Your objective: Nothing but the lines below from the one holding "Each line is" up to and including the one holding "344 545 231" should be copied, exactly and without pictures.

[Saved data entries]
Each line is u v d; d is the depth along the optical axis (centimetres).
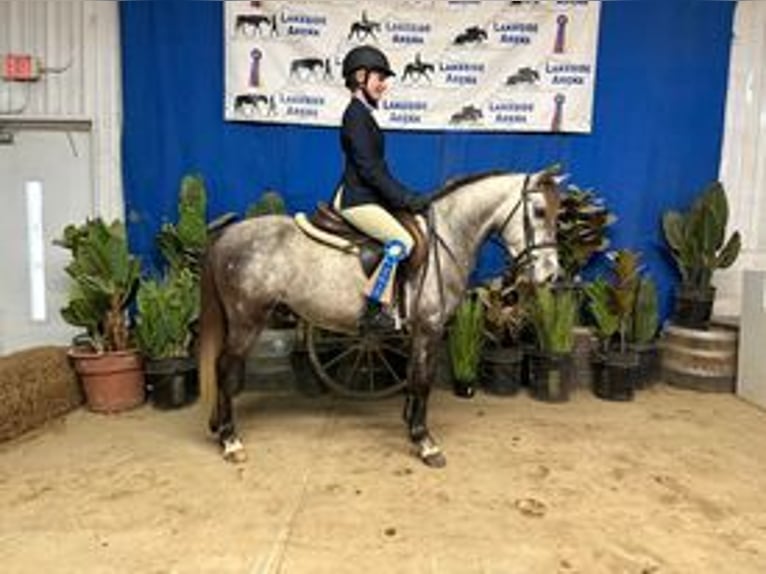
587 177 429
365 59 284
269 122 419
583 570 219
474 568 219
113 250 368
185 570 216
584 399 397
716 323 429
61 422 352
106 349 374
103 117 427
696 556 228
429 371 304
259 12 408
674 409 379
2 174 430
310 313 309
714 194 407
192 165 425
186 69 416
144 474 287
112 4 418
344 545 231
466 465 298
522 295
==
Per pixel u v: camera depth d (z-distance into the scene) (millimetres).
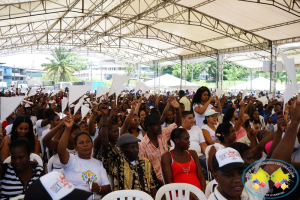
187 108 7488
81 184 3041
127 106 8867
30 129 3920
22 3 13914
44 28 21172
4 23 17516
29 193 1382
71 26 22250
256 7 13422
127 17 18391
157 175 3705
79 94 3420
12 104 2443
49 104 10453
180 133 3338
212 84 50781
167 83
* * *
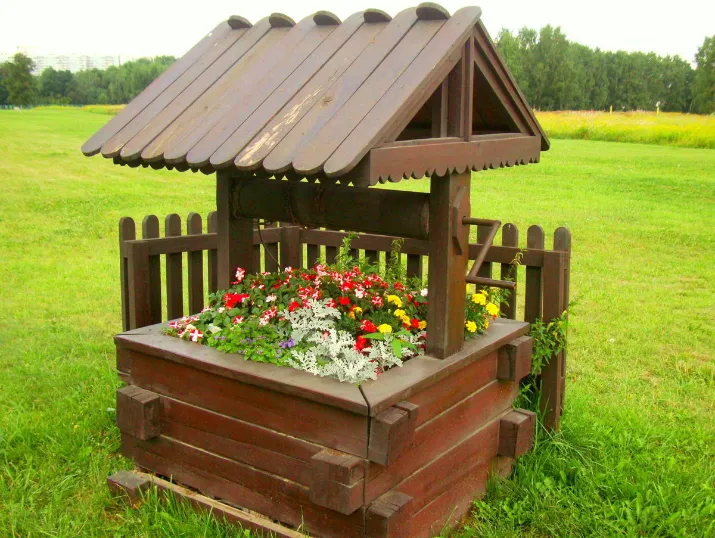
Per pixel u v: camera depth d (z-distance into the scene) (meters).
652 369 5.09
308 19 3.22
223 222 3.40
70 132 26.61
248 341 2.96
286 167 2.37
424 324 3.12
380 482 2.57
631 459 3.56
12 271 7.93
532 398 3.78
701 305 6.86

Worked solution:
Each line is u v d; d is the depth along the optical axis (centimetres).
587 177 429
365 59 284
269 122 419
583 570 219
474 568 219
113 250 368
185 570 216
584 399 397
716 323 429
61 422 352
106 349 374
103 117 427
696 556 228
429 371 304
259 12 408
674 409 379
2 174 430
310 313 309
714 194 407
192 165 425
186 69 416
144 474 287
112 4 418
344 545 231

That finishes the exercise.